Примечательно, что на частый в сочинениях Жуковского того времени образ полночного стража обратил внимание князь Вяземский, не одобрявший мистических исканий своего друга. Хорошо известно, что в 1819 году Вяземский критически отзывался о каких-то «бутошниках» Жуковского, способных «надолго удалить то время, в которое желудки наши смогут варить смелую и резкую пищу немцев» ( ОА:1,274). Под этими «бутошниками» В. И. Сайтов предложил понимать балладу «Двенадцать спящих дев», «заимствованную из плохого немецкого романа Шписа», и предположил, что слово «бутошники» находится в связи со скандальной пародией Елистрата Фитюлькина (В. А. Проташинского) «Двенадцать спящих бутошников», опубликованной в 1832 году ( Там же:616) [69] .
69
Заметим, что в том же 1832 году в Большом театре состоялась премьера оперы А. Н. Верстовского «Вадим, или Пробуждение двенадцати спящих дев» (в написании либретто по мотивам баллады Жуковского участвовали С. П. Шевырев, С. Т. Аксаков, М. Н. Загоскин и А. А. Шаховский). Значительным успехом у современников пользовались ария Сторожевойдевы «Идет, идет обетованный» и хор сторожевых дев в финале. Либретто оперы, доводившее до абсурда романтико-мистические темы Жуковского, было признано критиками того времени откровенно неудачным и не раз подвергалось переделкам (см., в частности, типо-литографию «Вадим, или Пробуждение двенадцати спящих дев». Фантастическая опера в двух действиях и трех картинах. Переделка А. П. Морозова. СПб., 1898).

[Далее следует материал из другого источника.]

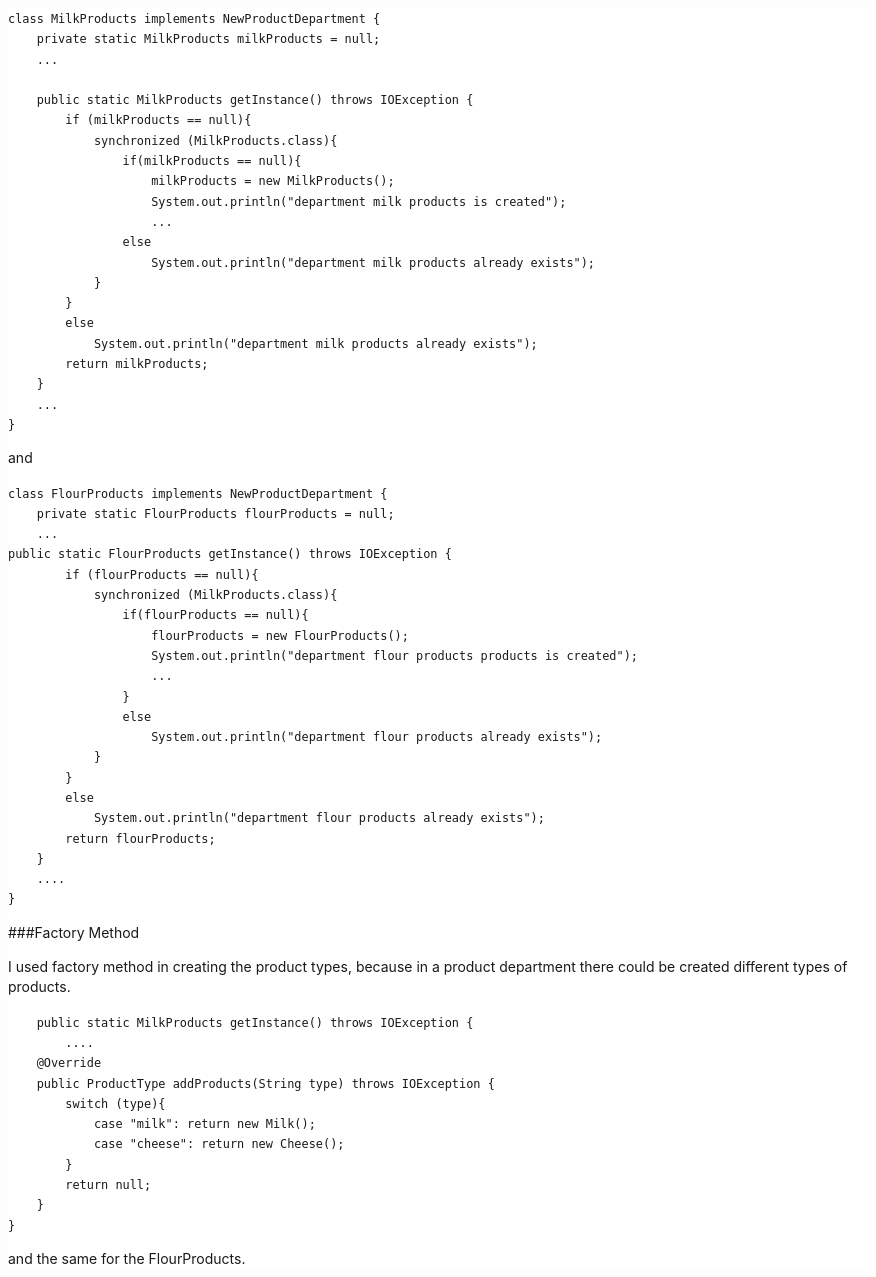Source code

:     class MilkProducts implements NewProductDepartment {
        private static MilkProducts milkProducts = null;
        ...
    
        public static MilkProducts getInstance() throws IOException {
            if (milkProducts == null){
                synchronized (MilkProducts.class){
                    if(milkProducts == null){
                        milkProducts = new MilkProducts();
                        System.out.println("department milk products is created");
                        ...
                    else
                        System.out.println("department milk products already exists");
                }
            }
            else
                System.out.println("department milk products already exists");
            return milkProducts;
        }
        ...
    }

and 
    
    class FlourProducts implements NewProductDepartment {
        private static FlourProducts flourProducts = null;
        ...
    public static FlourProducts getInstance() throws IOException {
            if (flourProducts == null){
                synchronized (MilkProducts.class){
                    if(flourProducts == null){
                        flourProducts = new FlourProducts();
                        System.out.println("department flour products products is created");
                        ...
                    }
                    else
                        System.out.println("department flour products already exists");
                }
            }
            else
                System.out.println("department flour products already exists");
            return flourProducts;
        }
        ....
    }
   
###Factory Method

I used factory method in creating the product types, because in a product department there could be created different types of products.
        
        
        public static MilkProducts getInstance() throws IOException {
            ....
        @Override
        public ProductType addProducts(String type) throws IOException {
            switch (type){
                case "milk": return new Milk();
                case "cheese": return new Cheese();
            }
            return null;
        }
    }
and the same for the FlourProducts.
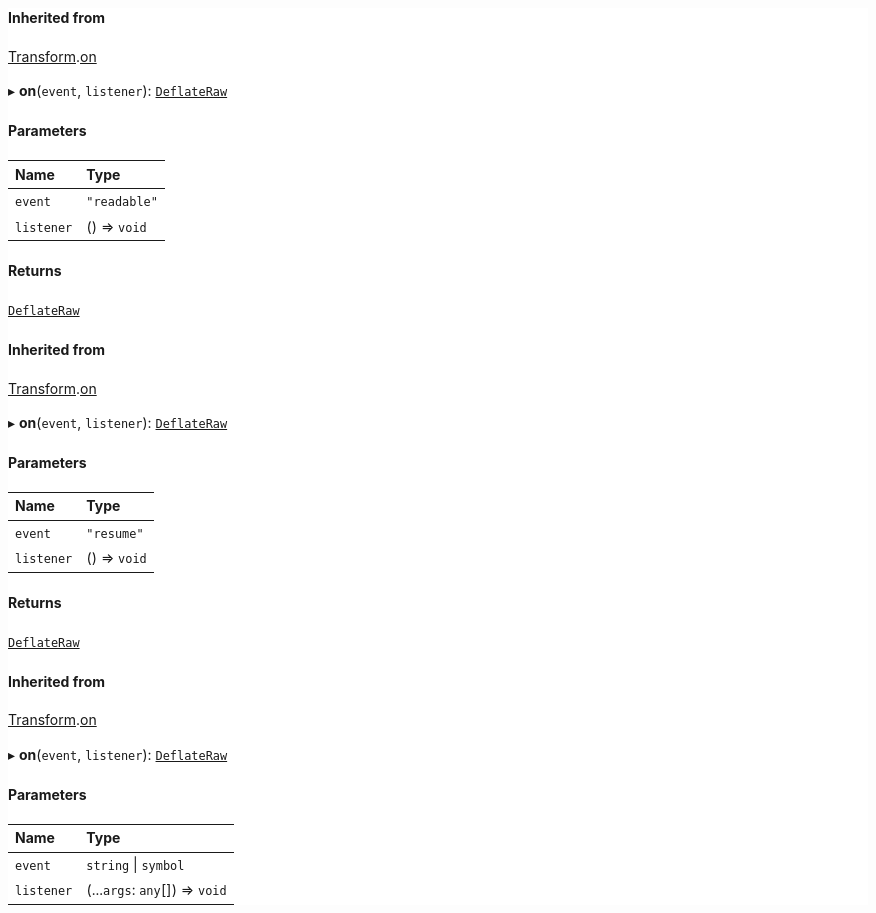 #### Inherited from

[Transform](https://github.com/oven-sh/bun-types/blob/master/api-docs/classes/stream_.Transform.md).[on](https://github.com/oven-sh/bun-types/blob/master/api-docs/classes/stream_.Transform.md#on)

▸ **on**(`event`, `listener`): [`DeflateRaw`](https://github.com/oven-sh/bun-types/blob/master/api-docs/interfaces/zlib_.DeflateRaw-1.md)

#### Parameters

| Name | Type |
| :------ | :------ |
| `event` | ``"readable"`` |
| `listener` | () => `void` |

#### Returns

[`DeflateRaw`](https://github.com/oven-sh/bun-types/blob/master/api-docs/interfaces/zlib_.DeflateRaw-1.md)

#### Inherited from

[Transform](https://github.com/oven-sh/bun-types/blob/master/api-docs/classes/stream_.Transform.md).[on](https://github.com/oven-sh/bun-types/blob/master/api-docs/classes/stream_.Transform.md#on)

▸ **on**(`event`, `listener`): [`DeflateRaw`](https://github.com/oven-sh/bun-types/blob/master/api-docs/interfaces/zlib_.DeflateRaw-1.md)

#### Parameters

| Name | Type |
| :------ | :------ |
| `event` | ``"resume"`` |
| `listener` | () => `void` |

#### Returns

[`DeflateRaw`](https://github.com/oven-sh/bun-types/blob/master/api-docs/interfaces/zlib_.DeflateRaw-1.md)

#### Inherited from

[Transform](https://github.com/oven-sh/bun-types/blob/master/api-docs/classes/stream_.Transform.md).[on](https://github.com/oven-sh/bun-types/blob/master/api-docs/classes/stream_.Transform.md#on)

▸ **on**(`event`, `listener`): [`DeflateRaw`](https://github.com/oven-sh/bun-types/blob/master/api-docs/interfaces/zlib_.DeflateRaw-1.md)

#### Parameters

| Name | Type |
| :------ | :------ |
| `event` | `string` \| `symbol` |
| `listener` | (...`args`: `any`[]) => `void` |
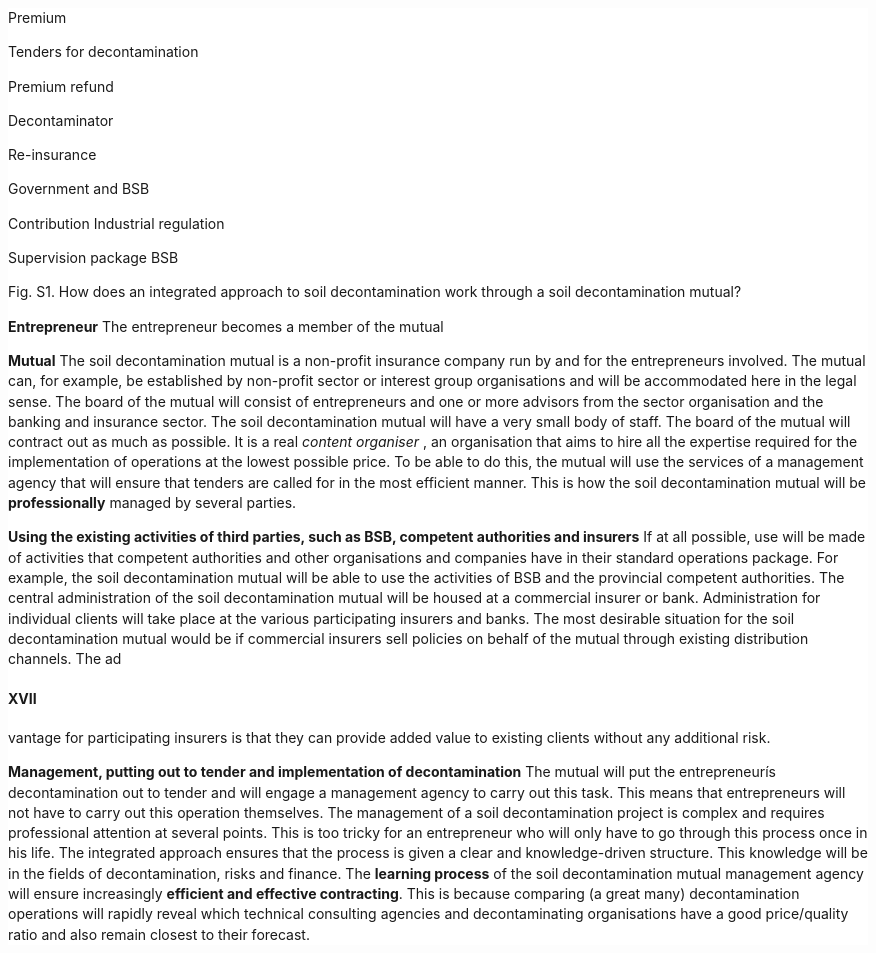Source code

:  Premium 

 Tenders for decontamination 

 Premium refund 

 Decontaminator 

 Re-insurance 

 Government and BSB 

 Contribution Industrial regulation 

 Supervision package BSB 

Fig. S1. How does an integrated approach to soil decontamination work through a soil decontamination mutual? 

**Entrepreneur** The entrepreneur becomes a member of the mutual 

**Mutual** The soil decontamination mutual is a non-profit insurance company run by and for the entrepreneurs involved. The mutual can, for example, be established by non-profit sector or interest group organisations and will be accommodated here in the legal sense. The board of the mutual will consist of entrepreneurs and one or more advisors from the sector organisation and the banking and insurance sector. The soil decontamination mutual will have a very small body of staff. The board of the mutual will contract out as much as possible. It is a real _content organiser_ , an organisation that aims to hire all the expertise required for the implementation of operations at the lowest possible price. To be able to do this, the mutual will use the services of a management agency that will ensure that tenders are called for in the most efficient manner. This is how the soil decontamination mutual will be **professionally** managed by several parties. 

**Using the existing activities of third parties, such as BSB, competent authorities and insurers** If at all possible, use will be made of activities that competent authorities and other organisations and companies have in their standard operations package. For example, the soil decontamination mutual will be able to use the activities of BSB and the provincial competent authorities. The central administration of the soil decontamination mutual will be housed at a commercial insurer or bank. Administration for individual clients will take place at the various participating insurers and banks. The most desirable situation for the soil decontamination mutual would be if commercial insurers sell policies on behalf of the mutual through existing distribution channels. The ad


#### XVII 

vantage for participating insurers is that they can provide added value to existing clients without any additional risk. 

**Management, putting out to tender and implementation of decontamination** The mutual will put the entrepreneurís decontamination out to tender and will engage a management agency to carry out this task. This means that entrepreneurs will not have to carry out this operation themselves. The management of a soil decontamination project is complex and requires professional attention at several points. This is too tricky for an entrepreneur who will only have to go through this process once in his life. The integrated approach ensures that the process is given a clear and knowledge-driven structure. This knowledge will be in the fields of decontamination, risks and finance. The **learning process** of the soil decontamination mutual management agency will ensure increasingly **efficient and effective contracting**. This is because comparing (a great many) decontamination operations will rapidly reveal which technical consulting agencies and decontaminating organisations have a good price/quality ratio and also remain closest to their forecast. 
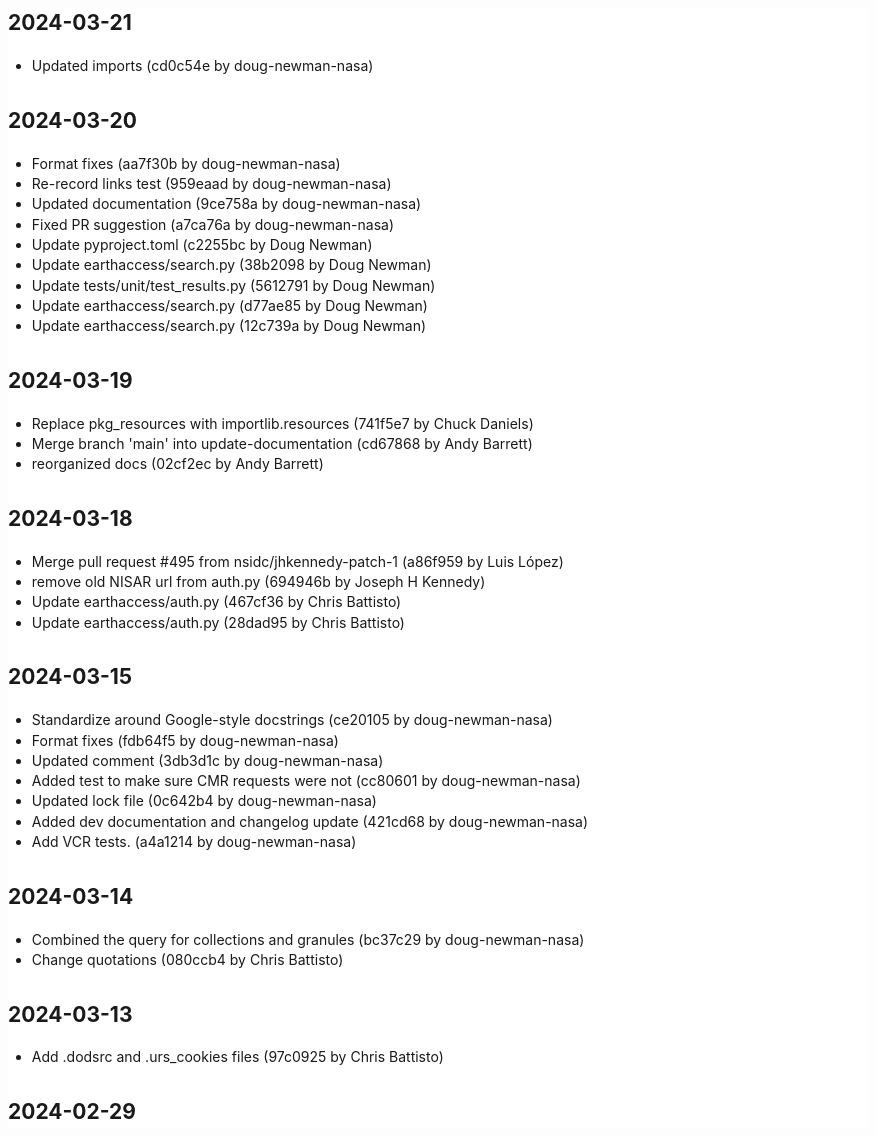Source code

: ## 2024-03-21

- Updated imports (cd0c54e by doug-newman-nasa)

## 2024-03-20

- Format fixes (aa7f30b by doug-newman-nasa)
- Re-record links test (959eaad by doug-newman-nasa)
- Updated documentation (9ce758a by doug-newman-nasa)
- Fixed PR suggestion (a7ca76a by doug-newman-nasa)
- Update pyproject.toml (c2255bc by Doug Newman)
- Update earthaccess/search.py (38b2098 by Doug Newman)
- Update tests/unit/test_results.py (5612791 by Doug Newman)
- Update earthaccess/search.py (d77ae85 by Doug Newman)
- Update earthaccess/search.py (12c739a by Doug Newman)

## 2024-03-19

- Replace pkg_resources with importlib.resources (741f5e7 by Chuck Daniels)
- Merge branch 'main' into update-documentation (cd67868 by Andy Barrett)
- reorganized docs (02cf2ec by Andy Barrett)

## 2024-03-18

- Merge pull request #495 from nsidc/jhkennedy-patch-1 (a86f959 by Luis López)
- remove old NISAR url from auth.py (694946b by Joseph H Kennedy)
- Update earthaccess/auth.py (467cf36 by Chris Battisto)
- Update earthaccess/auth.py (28dad95 by Chris Battisto)

## 2024-03-15

- Standardize around Google-style docstrings (ce20105 by doug-newman-nasa)
- Format fixes (fdb64f5 by doug-newman-nasa)
- Updated comment (3db3d1c by doug-newman-nasa)
- Added test to make sure CMR requests were not (cc80601 by doug-newman-nasa)
- Updated lock file (0c642b4 by doug-newman-nasa)
- Added dev documentation and changelog update (421cd68 by doug-newman-nasa)
- Add VCR tests. (a4a1214 by doug-newman-nasa)

## 2024-03-14

- Combined the query for collections and granules (bc37c29 by doug-newman-nasa)
- Change quotations (080ccb4 by Chris Battisto)

## 2024-03-13

- Add .dodsrc and .urs_cookies files (97c0925 by Chris Battisto)

## 2024-02-29
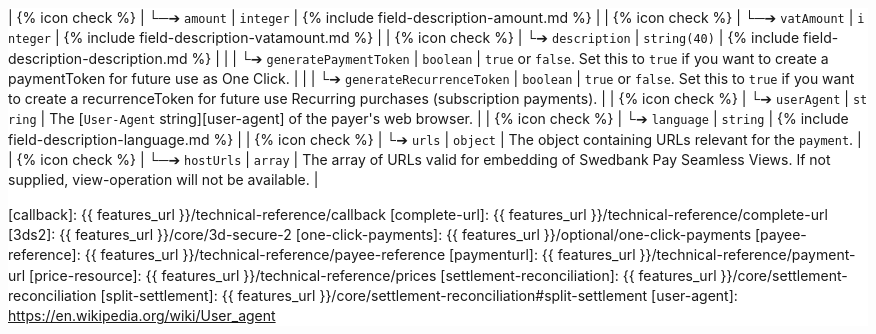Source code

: | {% icon check %} | └─➔&nbsp;`amount`                 | `integer`     | {% include field-description-amount.md %}                                                                                                                                                                                                                                                                                                                                                                                                                                                                                                                                                 |
| {% icon check %} | └─➔&nbsp;`vatAmount`              | `integer`     | {% include field-description-vatamount.md %}                                                                                                                                                                                                                                                                                                                                                                                                                                                                                                                                              |
| {% icon check %} | └➔&nbsp;`description`             | `string(40)`  | {% include field-description-description.md %}                                                                                                                                                                                                                                                                                                                                                                                                                                                                                                               |
|                  | └➔&nbsp;`generatePaymentToken`    | `boolean`     | `true` or `false`. Set this to `true` if you want to create a paymentToken for future use as One Click.                                                                                                                                                                                                                                                                                                                                                                                                                                                                                   |
|                  | └➔&nbsp;`generateRecurrenceToken` | `boolean`     | `true` or `false`. Set this to `true` if you want to create a recurrenceToken for future use Recurring purchases (subscription payments).                                                                                                                                                                                                                                                                                                                                                                                                                                                 |
| {% icon check %} | └➔&nbsp;`userAgent`               | `string`      | The [`User-Agent` string][user-agent] of the payer's web browser.                                                                                                                                                                                                                                                                                                                                                                                                                                                                                                                      |
| {% icon check %} | └➔&nbsp;`language`                | `string`      | {% include field-description-language.md %}                                                                                                                                                                                                                                                                                                                                                                                                                                                                                                                     |
| {% icon check %}︎ | └➔&nbsp;`urls`                    | `object`      | The object containing URLs relevant for the `payment`.                                                                                                                                                                                                                                                                                                                                                                                                                                                                                                                                    |
| {% icon check %}︎ | └─➔&nbsp;`hostUrls`               | `array`       | The array of URLs valid for embedding of Swedbank Pay Seamless Views. If not supplied, view-operation will not be available.                                                                                                                                                                                                                                                                                                                                                                                                                                                                |

[callback]: {{ features_url }}/technical-reference/callback
[complete-url]: {{ features_url }}/technical-reference/complete-url
[3ds2]: {{ features_url }}/core/3d-secure-2
[one-click-payments]: {{ features_url }}/optional/one-click-payments
[payee-reference]: {{ features_url }}/technical-reference/payee-reference
[paymenturl]: {{ features_url }}/technical-reference/payment-url
[price-resource]: {{ features_url }}/technical-reference/prices
[settlement-reconciliation]: {{ features_url }}/core/settlement-reconciliation
[split-settlement]: {{ features_url }}/core/settlement-reconciliation#split-settlement
[user-agent]: https://en.wikipedia.org/wiki/User_agent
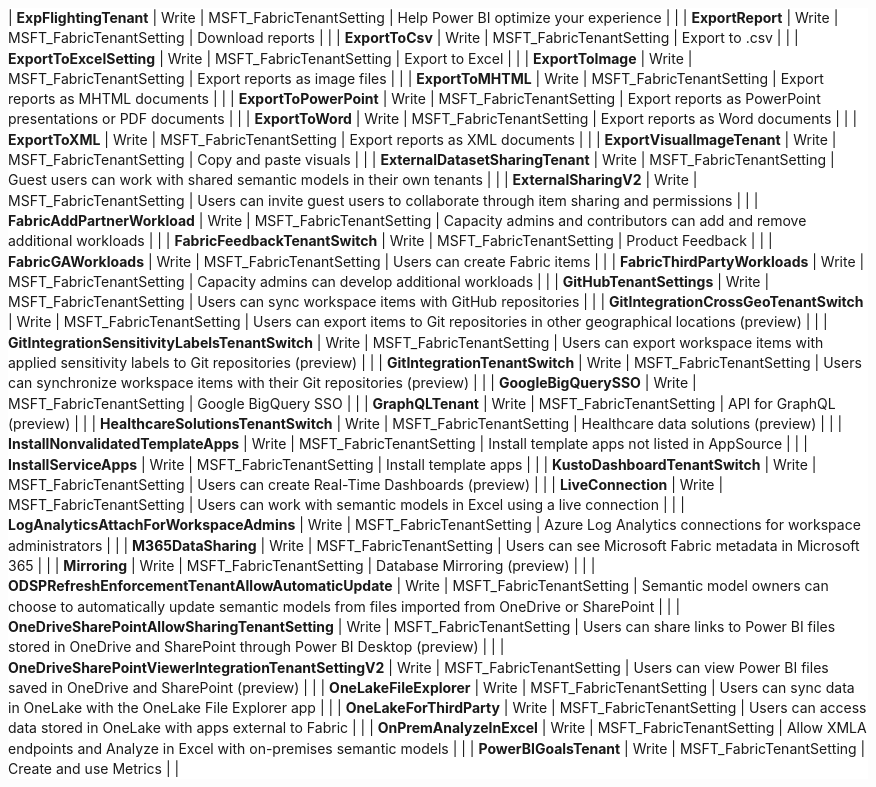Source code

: | **ExpFlightingTenant** | Write | MSFT_FabricTenantSetting | Help Power BI optimize your experience | |
| **ExportReport** | Write | MSFT_FabricTenantSetting | Download reports | |
| **ExportToCsv** | Write | MSFT_FabricTenantSetting | Export to .csv | |
| **ExportToExcelSetting** | Write | MSFT_FabricTenantSetting | Export to Excel | |
| **ExportToImage** | Write | MSFT_FabricTenantSetting | Export reports as image files | |
| **ExportToMHTML** | Write | MSFT_FabricTenantSetting | Export reports as MHTML documents | |
| **ExportToPowerPoint** | Write | MSFT_FabricTenantSetting | Export reports as PowerPoint presentations or PDF documents | |
| **ExportToWord** | Write | MSFT_FabricTenantSetting | Export reports as Word documents | |
| **ExportToXML** | Write | MSFT_FabricTenantSetting | Export reports as XML documents | |
| **ExportVisualImageTenant** | Write | MSFT_FabricTenantSetting | Copy and paste visuals | |
| **ExternalDatasetSharingTenant** | Write | MSFT_FabricTenantSetting | Guest users can work with shared semantic models in their own tenants | |
| **ExternalSharingV2** | Write | MSFT_FabricTenantSetting | Users can invite guest users to collaborate through item sharing and permissions | |
| **FabricAddPartnerWorkload** | Write | MSFT_FabricTenantSetting | Capacity admins and contributors can add and remove additional workloads | |
| **FabricFeedbackTenantSwitch** | Write | MSFT_FabricTenantSetting | Product Feedback | |
| **FabricGAWorkloads** | Write | MSFT_FabricTenantSetting | Users can create Fabric items | |
| **FabricThirdPartyWorkloads** | Write | MSFT_FabricTenantSetting | Capacity admins can develop additional workloads | |
| **GitHubTenantSettings** | Write | MSFT_FabricTenantSetting | Users can sync workspace items with GitHub repositories  | |
| **GitIntegrationCrossGeoTenantSwitch** | Write | MSFT_FabricTenantSetting | Users can export items to Git repositories in other geographical locations (preview) | |
| **GitIntegrationSensitivityLabelsTenantSwitch** | Write | MSFT_FabricTenantSetting | Users can export workspace items with applied sensitivity labels to Git repositories (preview) | |
| **GitIntegrationTenantSwitch** | Write | MSFT_FabricTenantSetting | Users can synchronize workspace items with their Git repositories (preview) | |
| **GoogleBigQuerySSO** | Write | MSFT_FabricTenantSetting | Google BigQuery SSO | |
| **GraphQLTenant** | Write | MSFT_FabricTenantSetting | API for GraphQL (preview) | |
| **HealthcareSolutionsTenantSwitch** | Write | MSFT_FabricTenantSetting | Healthcare data solutions (preview) | |
| **InstallNonvalidatedTemplateApps** | Write | MSFT_FabricTenantSetting | Install template apps not listed in AppSource | |
| **InstallServiceApps** | Write | MSFT_FabricTenantSetting | Install template apps | |
| **KustoDashboardTenantSwitch** | Write | MSFT_FabricTenantSetting | Users can create Real-Time Dashboards (preview) | |
| **LiveConnection** | Write | MSFT_FabricTenantSetting | Users can work with semantic models in Excel using a live connection | |
| **LogAnalyticsAttachForWorkspaceAdmins** | Write | MSFT_FabricTenantSetting | Azure Log Analytics connections for workspace administrators | |
| **M365DataSharing** | Write | MSFT_FabricTenantSetting | Users can see Microsoft Fabric metadata in Microsoft 365 | |
| **Mirroring** | Write | MSFT_FabricTenantSetting | Database Mirroring (preview) | |
| **ODSPRefreshEnforcementTenantAllowAutomaticUpdate** | Write | MSFT_FabricTenantSetting | Semantic model owners can choose to automatically update semantic models from files imported from OneDrive or SharePoint | |
| **OneDriveSharePointAllowSharingTenantSetting** | Write | MSFT_FabricTenantSetting | Users can share links to Power BI files stored in OneDrive and SharePoint through Power BI Desktop (preview) | |
| **OneDriveSharePointViewerIntegrationTenantSettingV2** | Write | MSFT_FabricTenantSetting | Users can view Power BI files saved in OneDrive and SharePoint (preview) | |
| **OneLakeFileExplorer** | Write | MSFT_FabricTenantSetting | Users can sync data in OneLake with the OneLake File Explorer app | |
| **OneLakeForThirdParty** | Write | MSFT_FabricTenantSetting | Users can access data stored in OneLake with apps external to Fabric | |
| **OnPremAnalyzeInExcel** | Write | MSFT_FabricTenantSetting | Allow XMLA endpoints and Analyze in Excel with on-premises semantic models | |
| **PowerBIGoalsTenant** | Write | MSFT_FabricTenantSetting | Create and use Metrics | |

Но почему балладу Жуковского Вяземский назвал именно «бутошниками»? Возможно, потому, что девы, сменяющие друг друга в полночь на стенах замка, напомнили ему ночных караульных. Однако такая ассоциация могла возникнуть, как кажется, только под непосредственным влиянием других произведений Жуковского о сторожах-«бутошниках», бодрствующих в полночь (в 1818 году в книжках «F"ur Wenige» были напечатаны «Деревенский сторож» и «Тленность» [70] — произведения, критически оцененные арзамасцами) [71] . К этому «полнощному циклу», как представляется, Вяземский «приписал» и «старинную повесть» «Двенадцать спящих дев» — историю о пробуждении дев героем-избавителем, пришедшим в ночи.
70
Обе эти идиллии были написаны в октябре1816 года, то есть в тот же месяц, когда Жуковский завершал работу над «Вадимом».
71
Шутка Вяземского между тем не столь безобидна: бутошник — это не только сторож, но и «городовой страж, полицейский нижний чин, живущий в городовой полицейской будке» ( Даль: I, 136). Бодрствующие сторожа, предсказывавшие в сочинениях «пробужденных» авторов наступление «утра Европы», в реальной европейской политике превращались в полицейских стражей — охранителей монархических режимов Священного союза.